## TEXTAUSZUG
<<<<
Bauausschuss fordert Überarbeitung der Pläne für Wohnblocks in der Stresemannallee

Fraktionen einig: so nicht

Beim Ortstermin der Ausschussmitglieder im September schien dem Bauvorhaben in der Stresemannallee noch nichts entgegen zu stehen. Archivfoto: Schönholtz

Bad Hersfeld. Nach dem massiven Widerstand einiger Anwohner gegen den Bau zweier Wohnblocks in der Stresemannallee in Bad Hersfeld sind sich nun auch die Stadtparlamentarier einig, dass die Pläne des Alheimer Architekten Heinz-Wilfried Jähnert überarbeitet werden müssen.

Diese Ansicht vertraten Sprecher aller Fraktionen während einer Sitzung des Ausschusses für Stadtplanung und Umwelt, bei der die Verwaltung über den Sachstand des umstrittenen Bauvorhabens informierte.
>>>>
## AUFGABEN
**A)** Beantworten Sie zum Artikel über die Stresemannallee diese Fragen:
(i) In welchem Monat fand der Ortstermin der Ausschussmitglieder statt?
(ii) Von welchem Architekten stammen die Pläne für die beiden Wohnblocks?
(iii) Worüber informierte die Verwaltung in der Sitzung des Ausschusses für Stadtplanung und Umwelt?
**B)** Geben Sie den Artikel über die Stresemannallee von „Bauausschuss fordert Überarbeitung“ bis „umstrittenen Bauvorhabens informierte.“ wortgetreu wieder.

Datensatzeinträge
<<<<
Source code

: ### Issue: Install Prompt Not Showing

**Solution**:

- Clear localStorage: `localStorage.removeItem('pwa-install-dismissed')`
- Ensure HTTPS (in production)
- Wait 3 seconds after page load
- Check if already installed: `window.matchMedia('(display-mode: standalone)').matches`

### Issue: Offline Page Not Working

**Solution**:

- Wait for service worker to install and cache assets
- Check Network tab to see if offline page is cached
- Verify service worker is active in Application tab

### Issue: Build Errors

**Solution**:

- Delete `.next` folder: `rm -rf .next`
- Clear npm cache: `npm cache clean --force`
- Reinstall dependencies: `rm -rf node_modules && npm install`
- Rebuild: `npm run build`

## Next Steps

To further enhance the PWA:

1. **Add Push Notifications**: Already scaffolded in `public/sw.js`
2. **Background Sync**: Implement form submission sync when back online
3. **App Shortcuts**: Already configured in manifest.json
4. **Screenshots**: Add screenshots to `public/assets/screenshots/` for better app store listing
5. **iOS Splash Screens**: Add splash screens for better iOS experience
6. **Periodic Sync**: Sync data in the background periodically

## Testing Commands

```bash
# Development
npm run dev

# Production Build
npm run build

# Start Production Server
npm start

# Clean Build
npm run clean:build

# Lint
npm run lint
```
>>>>
## LÖSUNGEN
**A)**
(i) Im September.
(ii) Vom Alheimer Architekten Heinz-Wilfried Jähnert.
(iii) Über den Sachstand des umstrittenen Bauvorhabens.

**B)**
Bauausschuss fordert Überarbeitung der Pläne für Wohnblocks in der Stresemannallee

Fraktionen einig: so nicht

Beim Ortstermin der Ausschussmitglieder im September schien dem Bauvorhaben in der Stresemannallee noch nichts entgegen zu stehen. Archivfoto: Schönholtz

Bad Hersfeld. Nach dem massiven Widerstand einiger Anwohner gegen den Bau zweier Wohnblocks in der Stresemannallee in Bad Hersfeld sind sich nun auch die Stadtparlamentarier einig, dass die Pläne des Alheimer Architekten Heinz-Wilfried Jähnert überarbeitet werden müssen.

Diese Ansicht vertraten Sprecher aller Fraktionen während einer Sitzung des Ausschusses für Stadtplanung und Umwelt, bei der die Verwaltung über den Sachstand des umstrittenen Bauvorhabens informierte.